Lt. Col. William Rankin and another pilot were each flying an F-8 Crusader fighter jet over North Carolina in July 1959. They climbed to 47,000 feet to get above a cumulonimbus thunderstorm cloud, and the gathering storm below. As they prepared to begin their descent, Rankin heard a rumble in his engines. The power went out, and a warning light signaled fire. He tried to restart the engines, to no avail, and the plane plunged into the cloud at nearly supersonic speed. This made “ejecting into a thunderstorm” his best option.
KEEPIN’ COOL
The air outside the plane was –50°F, causing instant frostbite. The rapid decompression at that altitude caused Rankin’s abdomen to swell, and he immediately began bleeding from anywhere exposed that he could bleed from: his eyes, ears, nose, and mouth. Only the oxygen canister attached to his helmet allowed him to keep breathing and remain alert.
From an altitude of nine miles above the earth, Rankin knew it would take a little more than three minutes of free fall before he reached an altitude that would trigger the automatic release on his parachute. He checked his watch. After four minutes, his chute still hadn’t deployed, and Rankin worried it had malfunctioned, so he pulled the chute manually.
LIFE IN HAIL
What Rankin didn’t realize was that the massive updraft within the thundercloud was slowing his descent, which was why his chute hadn’t deployed on its own. As soon as he released it, the updraft on the parachute pulled him back up higher into the cloud at nearly 100 miles per hour.
He was pelted with hail, and the air was so thick with water that he had to hold his breath for fear he would drown. The only break in the darkness came from frequent bursts of lightning, which Rankin said looked like blue blades several feet thick.
When the updraft ran out of steam, Rankin began falling again, tangled in his parachute. Miraculously, he was able to untangle himself from the chute, only to be pulled up by another updraft. And so the cycle continued, with Rankin being pulled up into the cloud and then falling with his chute tangled around him. It was like a Wile E. Coyote cartoon, although Rankin probably didn’t see the humor at the time.
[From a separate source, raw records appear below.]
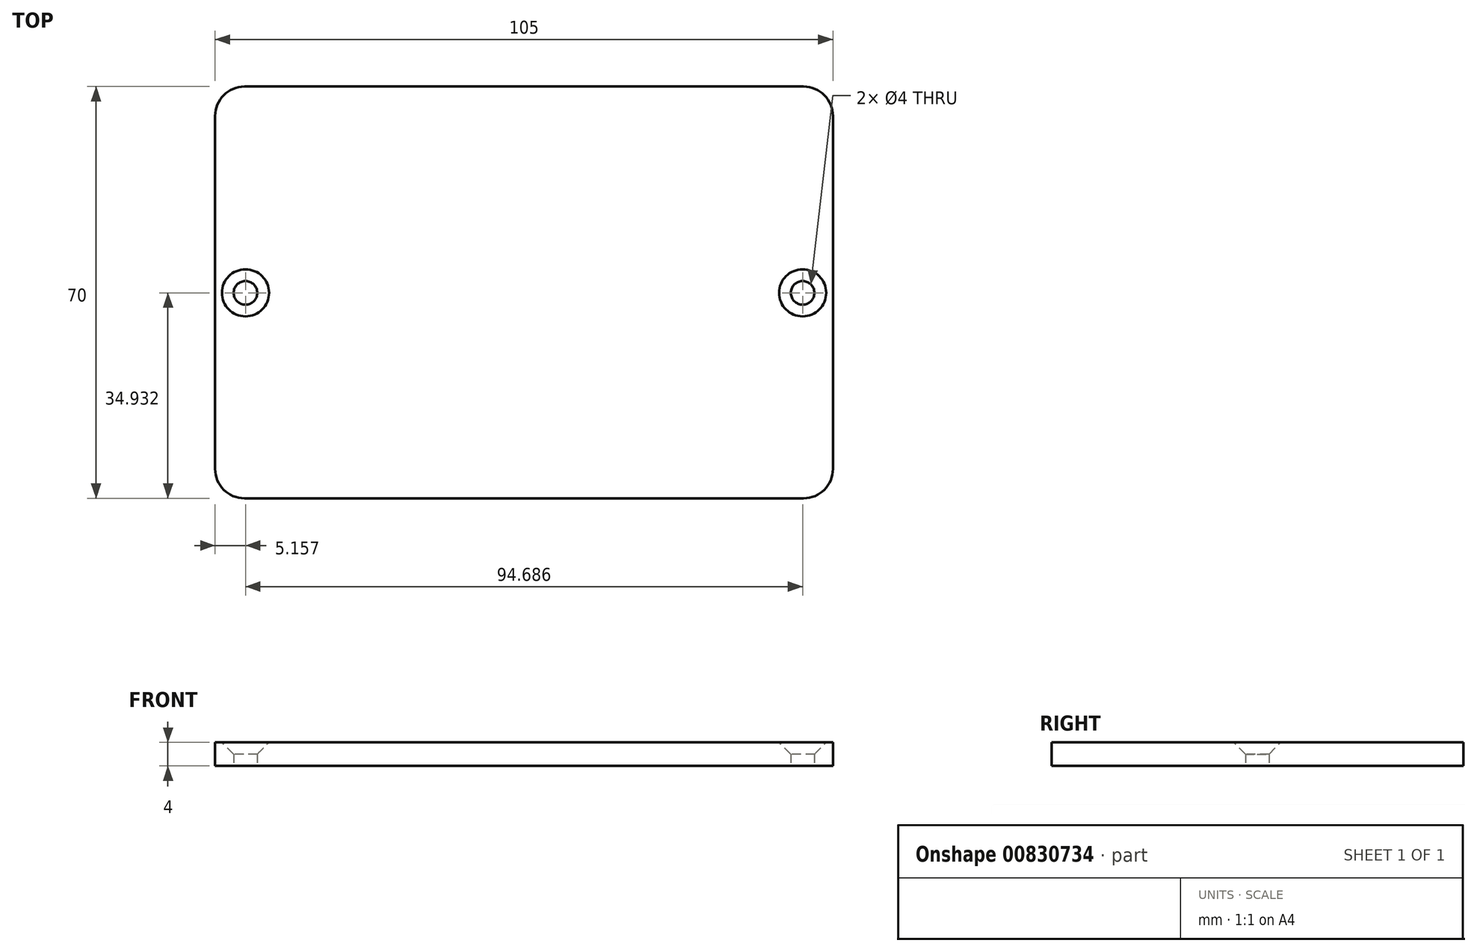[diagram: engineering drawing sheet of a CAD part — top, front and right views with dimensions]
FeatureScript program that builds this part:
annotation { "Feature Type Name" : "Feature", "Feature Type Description" : "" }
export const myFeature = defineFeature(function(context is Context, id is Id, definition is map)
    precondition{}
    {
        {
            var Q0;
            Q0=qCreatedBy(makeId("Top.planeOp"),FACE);
            var sketch = newSketch(context, id + "F0", { "sketchPlane" : qUnion([Q0])});
            skLineSegment(sketch, "E0.bottom", {"start": v(47.5, -35) * mm, "end": v(-47.5, -35) * mm});
            skLineSegment(sketch, "E0.top", {"start": v(47.5, 35) * mm, "end": v(-47.5, 35) * mm});
            skLineSegment(sketch, "E0.left", {"start": v(52.5, -30) * mm, "end": v(52.5, 30) * mm});
            skLineSegment(sketch, "E0.right", {"start": v(-52.5, -30) * mm, "end": v(-52.5, 30) * mm});
            skPoint(sketch, "E0.middle", {"position": v(0, 0) * mm});
            skPoint(sketch, "E1.visualSharp", {"position": v(-52.5, 35) * mm});
            skArc(sketch, "E1.filletArc", {"start": v(-47.5, 35) * mm, "mid": v(-51.04, 33.54) * mm, "end": v(-52.5, 30) * mm});
            skPoint(sketch, "E2.visualSharp", {"position": v(52.5, 35) * mm});
            skArc(sketch, "E2.filletArc", {"start": v(52.5, 30) * mm, "mid": v(51.04, 33.54) * mm, "end": v(47.5, 35) * mm});
            skPoint(sketch, "E3.visualSharp", {"position": v(52.5, -35) * mm});
            skArc(sketch, "E3.filletArc", {"start": v(47.5, -35) * mm, "mid": v(51.04, -33.54) * mm, "end": v(52.5, -30) * mm});
            skPoint(sketch, "E4.visualSharp", {"position": v(-52.5, -35) * mm});
            skArc(sketch, "E4.filletArc", {"start": v(-52.5, -30) * mm, "mid": v(-51.04, -33.54) * mm, "end": v(-47.5, -35) * mm});
            skCircle(sketch, "E5", {"center": v(-47.34, -0.07) * mm, "radius": 2 * mm});
            skLineSegment(sketch, "E6", {"start": v(0, 74.91) * mm, "end": v(0, -44.14) * mm, "construction": true});
            skPoint(sketch, "E6.endSnap0", {"position": v(0, -35) * mm});
            skCircle(sketch, "E7.MirrorC", {"center": v(47.34, -0.07) * mm, "radius": 2 * mm});
            skLineSegment(sketch, "E8", {"start": v(-75.73, 0) * mm, "end": v(90.36, 0) * mm, "construction": true});
            skSolve(sketch);
        }
        {
            var Q0;
            Q0 = qSketchRegion(id + "F0", true);
            extrude(context, id + "F1", {"entities" : qUnion([Q0]), "depth" : 4 * mm, "offsetDistance" : 25 * mm});
        }
        {
            var Q0;
            Q0=makeQuery(id+"F1.opExtrude","CAP_EDGE",EDGE,{"disambiguationData":[OSD([sQuery(id+"F0.wireOp",EDGE,"E5")])],"isStart":false});
            var Q1;
            Q1=makeQuery(id+"F1.opExtrude","CAP_EDGE",EDGE,{"disambiguationData":[OSD([sQuery(id+"F0.wireOp",EDGE,"E7.MirrorC")])],"isStart":false});
            chamfer(context, id + "F2", {"entities" : qUnion([Q0, Q1]), "width" : 2 * mm, "tangentPropagation" : true});
        }
    });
Finally, the storm weakened, and on one of his downward trajectories, Rankin descended all the way to the ground in a North Carolina forest. He looked at his watch. It was nearly 40 minutes after he had ejected from the plane. Covered in blood and vomit, and suffering from decompression shock, he wandered to a nearby road. Someone stopped and picked him up. After three weeks in the hospital, Rankin was released and resumed his military career as a pilot.